Vers la fée Viviane/L’Eau du Large

Édition de la Phalange (p. 16-20).

VI

L’Eau du Large

Pour Henri Fauvel

I

Le pâle bassin vert, l’eau du large, endormie,
Qu’emprisonnent les dalles vaseuses,
Les fines flèches noires des mâts qui s’ennuient
De ne plus osciller en des fuites houleuses.

L’âcreté du goudron et des algues des rades,
Un bref frisson de brise fraîchement amère,
Introduisent au cœur de la ville maussade
L’inquiétude trouble de la Mer.

Quand des guibres aiguës brisent le miroir glauque,
Surgies de quels lointains, — visant quel inconnu ? —
La vie est plus morne, aux vitres des maisons hautes,
Du mirage des ailleurs entrevus.


Des enfants étudient près des fenêtres closes,
Ou, las de textes embrumés et nauséeux,
Regardent avec des prunelles anxieuses
Un ciel qui, tout près, se mire en les libres flots…

… Ils sont tristes : Voilà l’Automne qui retend
Ses long tulles cendrés du cap fauve aux collines…
Ah ! ces « devoirs de Vacances » qui se terminent,
D’abord haïs, chers à présent !
Ah ! mourir de l’ennui de leurs dernières lignes !

Mourir si doucement ! Car, achevée la tâche,
Ce sera l’effroi de la geôle noire d’encre…
Déjà gronde un tambour… des voix rauques se fâchent…
Les petits sentent un long frisson les reprendre.

La classe ahurissante et le dortoir moisi
Où les lits sont en rangs, où le veilleur chemine,
Tout rouge ! — où le sommeil connaît la discipline, —
Les réveils affreux dans l’air fétide, épaissi,

L’étude où le gaz siffle une mélopée lente,
Si souffrante — et peint de bleu les carreaux fêlés

En la nuit bleue du dehors et le bleu silence…
Les bouts d’arbres des cours pareils à des gibets,

Le pouvoir de ces maîtres haineux qui les glacent,
La crainte de rester, oubliés, dans ces murs,
Leur feront, peu à peu, si le supplice dure,
Des âmes de vieillards lassés.

...................
Et, suivant dans le ciel un nuage qui vogue
Comme un voilier pâle — et qu’il ne reverra plus, —
Un enfant, le plus navré de tous, s’interroge :
« Ô saurai-je m’enfuir vers les pays perdus ?
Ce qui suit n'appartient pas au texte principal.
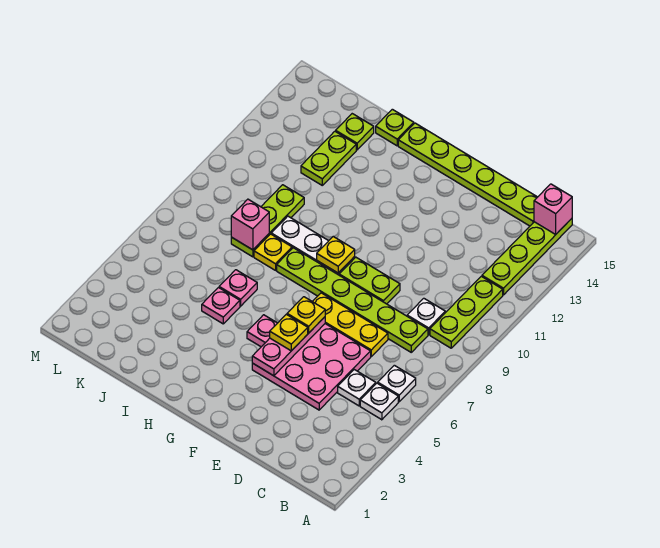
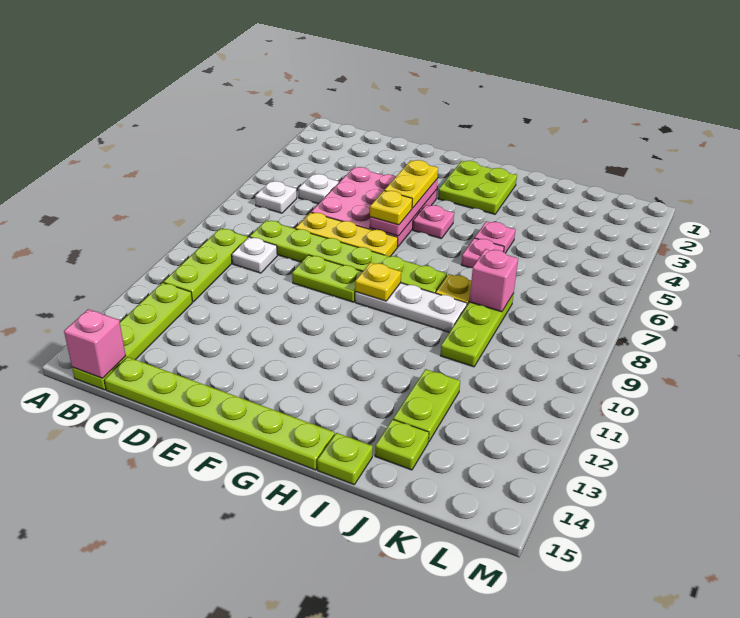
white 1x1 plate [360,383,398,420] -> none
yellow 1x1 plate [270,314,308,351] -> yellow 1x2 plate [384,160,438,208]
none -> lime 2x2 plate [438,161,517,214]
Serai-je le petit mousse que l’on fustige
Et qui tremble d’horreur, accroché à la vergue,
Tandis que le haut mât tournoie, penche, s’érige
Et que la vague, l’aveuglant d’embruns, déferle,

Le mousse, ivre de rage et de peur, qui s’évade
En un port inconnu, sous les verdures noires,
Laissant tout le passé dans le bleu de la rade
Brillante encore, entre les palmes qui se moirent ?


Ne serai-je plutôt le chétif vagabond
Qui se coule sous les feuilles des haies,
Haletant aux galops sonnant sur la chaussée,
Rêvant à la fois d’ample espace et de prison ?

N’irai-je pas ainsi jusqu’aux épaisseurs vertes,
Des prés âcres de sève et cernés de ramures
Si drues, que l’on croirait voir de grasses clairières
En les bois vierges des beaux livres d’aventures,

Jusqu’aux prés aux parfums lourds où tu m’apparus,
Toi qui m’appris que la douleur d’aimer enchante,
Exquise belle illuminée d’yeux de soir pur,
Toi qui, ne méprisant l’écolier qui t’élut,
Promis en souriant d’être — plus tard — l’amante ?

Je vivrais là, très sauvage, un peu affamé,
Brûlé, transi, fléché, sous la loque amincie,
Par les longs javelots de cristal de la pluie,
Mais hanté du mirage de la forme aimée,

Et quand l’Été redirait son chant langoureux
Plein de soupirs ardents et de plaintes heureuses,

Tu reviendrais en un rayon d’or, ma charmeuse,
Pour me guérir d’un bleu sourire de tes yeux… »

...................
Et dans le sang doré du couchant, des mâtures
Toutes rayonnantes, puis noires,
Dépassent les maisons et, hâtant leur allure,
S’enfuient, s’enfuient au loin comme les beaux espoirs.